*Provided material*:
====
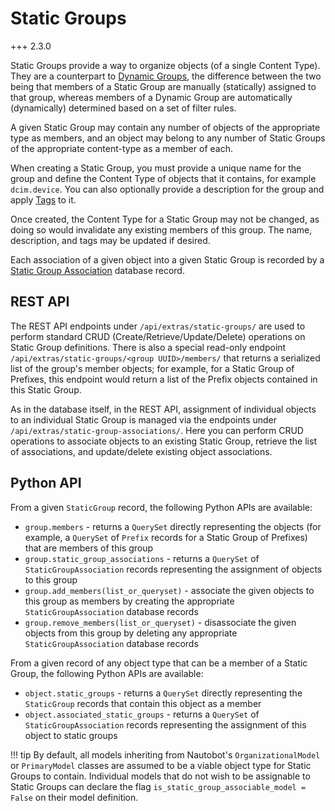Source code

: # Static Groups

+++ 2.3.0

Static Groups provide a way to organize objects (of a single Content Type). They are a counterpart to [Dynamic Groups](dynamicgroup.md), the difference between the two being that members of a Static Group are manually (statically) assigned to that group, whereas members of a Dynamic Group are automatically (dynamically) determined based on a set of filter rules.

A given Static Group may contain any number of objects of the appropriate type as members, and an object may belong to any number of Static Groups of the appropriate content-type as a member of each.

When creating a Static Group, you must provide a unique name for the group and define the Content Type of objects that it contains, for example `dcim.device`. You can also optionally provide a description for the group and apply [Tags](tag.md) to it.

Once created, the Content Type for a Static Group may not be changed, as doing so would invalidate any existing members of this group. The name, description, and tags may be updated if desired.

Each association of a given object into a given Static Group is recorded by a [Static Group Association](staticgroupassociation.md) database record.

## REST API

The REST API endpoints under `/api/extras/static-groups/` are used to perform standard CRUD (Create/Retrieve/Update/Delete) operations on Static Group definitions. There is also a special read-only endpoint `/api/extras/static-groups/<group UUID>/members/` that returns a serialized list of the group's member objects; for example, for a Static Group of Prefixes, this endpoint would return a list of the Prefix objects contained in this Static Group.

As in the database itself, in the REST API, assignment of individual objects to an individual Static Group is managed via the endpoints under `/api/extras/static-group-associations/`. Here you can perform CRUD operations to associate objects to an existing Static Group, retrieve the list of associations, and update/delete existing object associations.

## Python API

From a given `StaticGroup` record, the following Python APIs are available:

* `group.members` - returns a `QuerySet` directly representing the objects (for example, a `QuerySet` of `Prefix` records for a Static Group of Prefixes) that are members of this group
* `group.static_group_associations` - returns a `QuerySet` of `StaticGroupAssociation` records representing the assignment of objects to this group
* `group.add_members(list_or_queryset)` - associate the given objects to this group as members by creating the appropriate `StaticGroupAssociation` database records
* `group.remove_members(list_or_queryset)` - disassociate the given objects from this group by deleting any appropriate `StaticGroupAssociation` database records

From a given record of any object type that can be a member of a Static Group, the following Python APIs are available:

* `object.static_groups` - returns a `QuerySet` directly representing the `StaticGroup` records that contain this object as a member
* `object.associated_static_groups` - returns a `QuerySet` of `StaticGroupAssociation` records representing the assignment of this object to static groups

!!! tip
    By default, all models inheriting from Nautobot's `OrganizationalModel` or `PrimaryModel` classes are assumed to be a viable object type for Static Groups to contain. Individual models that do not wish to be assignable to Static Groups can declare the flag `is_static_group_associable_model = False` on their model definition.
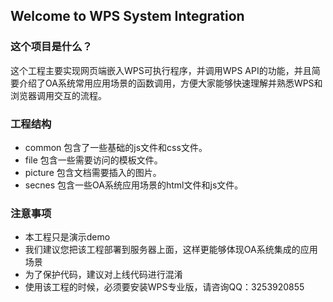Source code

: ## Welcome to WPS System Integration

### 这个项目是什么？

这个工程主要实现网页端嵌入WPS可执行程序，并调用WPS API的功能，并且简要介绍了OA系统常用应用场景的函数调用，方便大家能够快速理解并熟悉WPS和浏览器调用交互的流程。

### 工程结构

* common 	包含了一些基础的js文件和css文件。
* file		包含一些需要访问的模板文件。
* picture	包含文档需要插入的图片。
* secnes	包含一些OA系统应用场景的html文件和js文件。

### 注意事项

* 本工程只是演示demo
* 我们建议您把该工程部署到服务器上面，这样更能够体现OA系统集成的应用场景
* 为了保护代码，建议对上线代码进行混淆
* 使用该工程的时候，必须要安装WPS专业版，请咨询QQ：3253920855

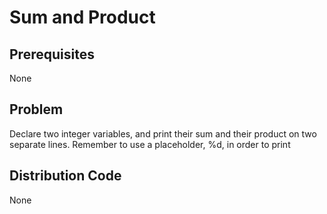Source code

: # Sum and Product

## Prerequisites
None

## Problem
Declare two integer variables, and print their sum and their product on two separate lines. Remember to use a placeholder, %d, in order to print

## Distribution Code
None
====
*What you will do*: Copy out each line of the records above that contains the string "APIs".

*Answer below*:
From a given `StaticGroup` record, the following Python APIs are available:
From a given record of any object type that can be a member of a Static Group, the following Python APIs are available:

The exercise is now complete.